Can you output every text line in these rows as a JSON list of strings, with one string per line, no blank lines, and the pictures left out?

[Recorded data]
——
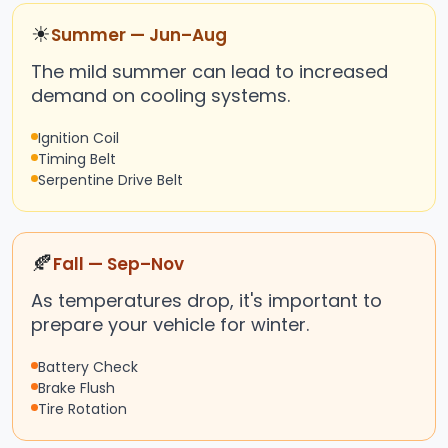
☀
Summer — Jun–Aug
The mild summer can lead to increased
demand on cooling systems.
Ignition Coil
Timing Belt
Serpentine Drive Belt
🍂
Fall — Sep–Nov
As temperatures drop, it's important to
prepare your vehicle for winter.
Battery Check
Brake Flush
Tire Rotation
——
[EXERCISE SOLUTION]
[
  "☀",
  "Summer — Jun–Aug",
  "The mild summer can lead to increased",
  "demand on cooling systems.",
  "Ignition Coil",
  "Timing Belt",
  "Serpentine Drive Belt",
  "🍂",
  "Fall — Sep–Nov",
  "As temperatures drop, it's important to",
  "prepare your vehicle for winter.",
  "Battery Check",
  "Brake Flush",
  "Tire Rotation"
]